Workbook on Digital Private Papers > Arranging and cataloguing digital and hybrid archives > Arranging and cataloguing emails
Arranging and cataloguing emails
Suggested elements for use at c04 (item) level
None but the most significant individual emails are likely to be catalogued at item level. However, it may be possible to produce brief catalogue descriptions using metadata that is simple to extract automatically using an extraction tool; most of the email header information should be easy to extract and is likely to be held in the DIPs for individual emails. If repositories intend to provide EAD item-level descriptions for email, the following elements are recommended:
Elements in the <did>
<unitid> Shelfmark
<unittitle> Subject line of the email. If the sender fails to supply a subject line, the archivist (depending on the bulk of material concerned) may supply an appropriate title in square brackets (this convention should be made clear to users); in reality the field may simply be left blank, reflecting the original. Another habit of many email correspondents is - rather than searching for and then retyping the email address - to find the first available message from the desired correspondent and click on reply without adjusting the title. Again this leads to misleading subject headings. In reality, archivists are unlikely to have the time to record information like this and it will be left to the researcher to discover.
Two <unitdate> elements will be required:
- <unitdate> Date and time sent; the date format should be granular - to the minute level - to reflect the pace of email exchange.
- <unitdate> Date and time received: [ditto]
<origination> The sender of the email, with their email address.
<physdesc><extent> This is likely to be the size in bytes, as extracted automatically. If cataloguing manually, the archivist should also include the ‘intellectual’ extent, e.g. 3 pieces: email message and two attachments.
<materialspec> Use to indicate the file format of any attachments. It is probably unnecessary to include any information about the email message itself here.
<dao> If desired, a link can be made to the METS document which represents the individual email in the digital repository.
Other elements
<scopecontent>
Much of the information that may be automatically extracted will not map easily to a specific EAD element. Therefore the <scopecontent> tag may need to be used to record such metadata as:
- Recipient, with email address.
- Other primary addresses listed in the ‘To’ field of the email, with email addresses.

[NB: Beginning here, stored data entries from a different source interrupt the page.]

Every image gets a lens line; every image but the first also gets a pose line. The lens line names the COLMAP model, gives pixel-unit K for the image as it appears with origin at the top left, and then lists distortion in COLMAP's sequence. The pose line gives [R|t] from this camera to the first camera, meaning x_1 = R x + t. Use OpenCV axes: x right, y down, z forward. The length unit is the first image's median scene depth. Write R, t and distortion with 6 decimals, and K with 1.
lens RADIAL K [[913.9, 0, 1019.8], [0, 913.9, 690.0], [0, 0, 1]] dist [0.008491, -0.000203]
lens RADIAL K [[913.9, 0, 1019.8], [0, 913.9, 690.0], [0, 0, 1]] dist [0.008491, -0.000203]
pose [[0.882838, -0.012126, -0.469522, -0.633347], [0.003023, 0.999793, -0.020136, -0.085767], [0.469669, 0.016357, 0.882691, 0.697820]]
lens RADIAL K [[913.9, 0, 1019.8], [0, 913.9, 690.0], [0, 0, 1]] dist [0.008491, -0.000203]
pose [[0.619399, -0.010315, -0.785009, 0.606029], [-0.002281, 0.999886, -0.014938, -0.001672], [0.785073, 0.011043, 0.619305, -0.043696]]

- If a listserv posting, name and address of listserv.
- Names and email addresses of those copied into the message (recorded in the cc and bcc field of the email).
- Message priority: record only when a message is flagged in some way (e.g. urgent).
- Whether an automatic signature was attached.
- Any encryption information.
- List of attachments.
- Link to email and attachment by means of either <dao> if to single message, or <daogrp> and <daoloc> for an email with attachments. If possible use <daodesc> in each case to indicate name and format of attachment.
Paradigm recommends repeated text (in the form of message strings) should be retained as part of the record; this text can contain important contextual links and relationships. However, the catalogue entry for the email should only reflect the latest transaction.